## Dataset entries

****

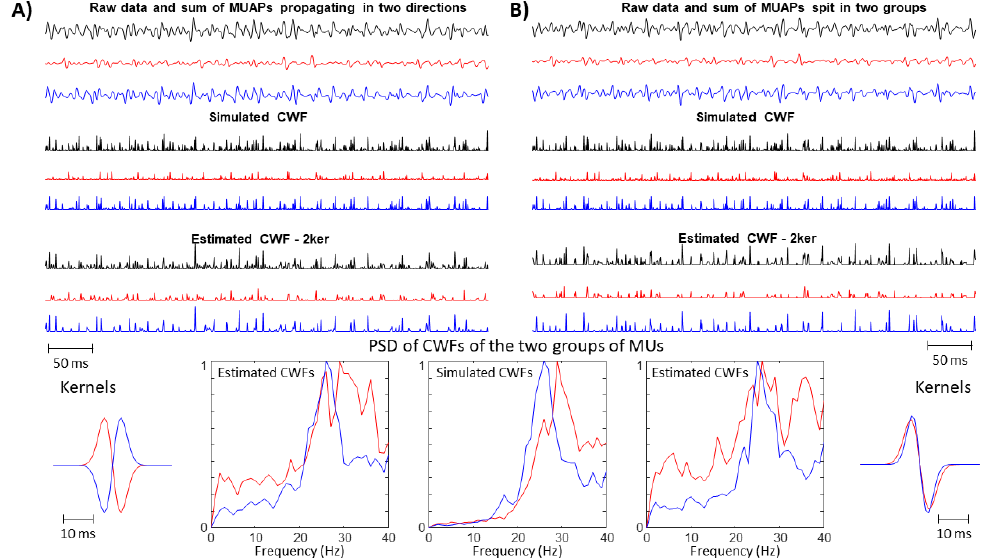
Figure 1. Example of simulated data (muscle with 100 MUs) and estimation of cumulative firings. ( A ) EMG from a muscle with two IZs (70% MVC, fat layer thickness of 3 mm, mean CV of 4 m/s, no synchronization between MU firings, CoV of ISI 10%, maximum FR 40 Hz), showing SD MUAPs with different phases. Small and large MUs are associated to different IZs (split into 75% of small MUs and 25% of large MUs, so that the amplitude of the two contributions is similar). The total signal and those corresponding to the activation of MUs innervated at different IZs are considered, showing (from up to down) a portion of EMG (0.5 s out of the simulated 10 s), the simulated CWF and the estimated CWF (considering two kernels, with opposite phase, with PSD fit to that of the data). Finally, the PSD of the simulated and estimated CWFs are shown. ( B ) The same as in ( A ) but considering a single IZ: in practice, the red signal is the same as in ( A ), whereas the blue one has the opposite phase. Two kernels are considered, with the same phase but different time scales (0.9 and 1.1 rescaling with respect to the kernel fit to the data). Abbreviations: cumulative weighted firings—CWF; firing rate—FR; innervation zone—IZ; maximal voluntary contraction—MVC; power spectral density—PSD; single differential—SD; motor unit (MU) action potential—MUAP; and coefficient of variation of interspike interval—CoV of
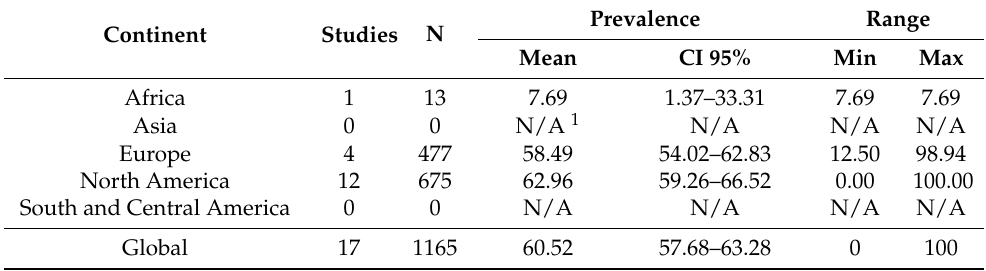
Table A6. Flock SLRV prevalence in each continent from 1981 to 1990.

****

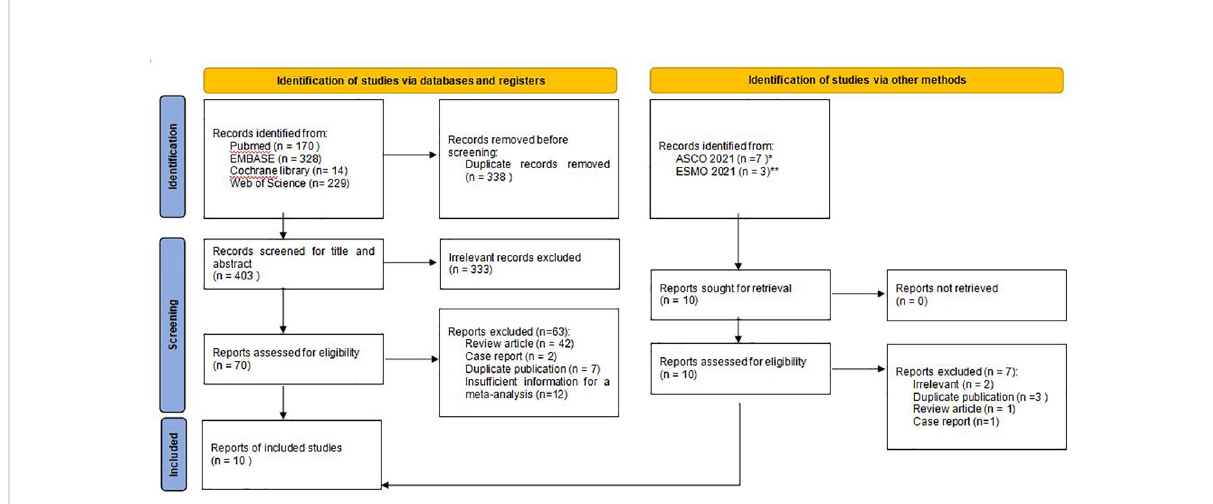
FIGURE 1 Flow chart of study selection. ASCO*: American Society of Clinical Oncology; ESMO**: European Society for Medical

****

## What is required
For this exercise, transcribe exactly the part of the records above that opens with the line containing "Figure 1. Example" and closes with the one containing "Table A6. Flock". Pictures are not part of the copy.

## Solution for this problem
Figure 1. Example of simulated data (muscle with 100 MUs) and estimation of cumulative firings. ( A ) EMG from a muscle with two IZs (70% MVC, fat layer thickness of 3 mm, mean CV of 4 m/s, no synchronization between MU firings, CoV of ISI 10%, maximum FR 40 Hz), showing SD MUAPs with different phases. Small and large MUs are associated to different IZs (split into 75% of small MUs and 25% of large MUs, so that the amplitude of the two contributions is similar). The total signal and those corresponding to the activation of MUs innervated at different IZs are considered, showing (from up to down) a portion of EMG (0.5 s out of the simulated 10 s), the simulated CWF and the estimated CWF (considering two kernels, with opposite phase, with PSD fit to that of the data). Finally, the PSD of the simulated and estimated CWFs are shown. ( B ) The same as in ( A ) but considering a single IZ: in practice, the red signal is the same as in ( A ), whereas the blue one has the opposite phase. Two kernels are considered, with the same phase but different time scales (0.9 and 1.1 rescaling with respect to the kernel fit to the data). Abbreviations: cumulative weighted firings—CWF; firing rate—FR; innervation zone—IZ; maximal voluntary contraction—MVC; power spectral density—PSD; single differential—SD; motor unit (MU) action potential—MUAP; and coefficient of variation of interspike interval—CoV of
Table A6. Flock SLRV prevalence in each continent from 1981 to 1990.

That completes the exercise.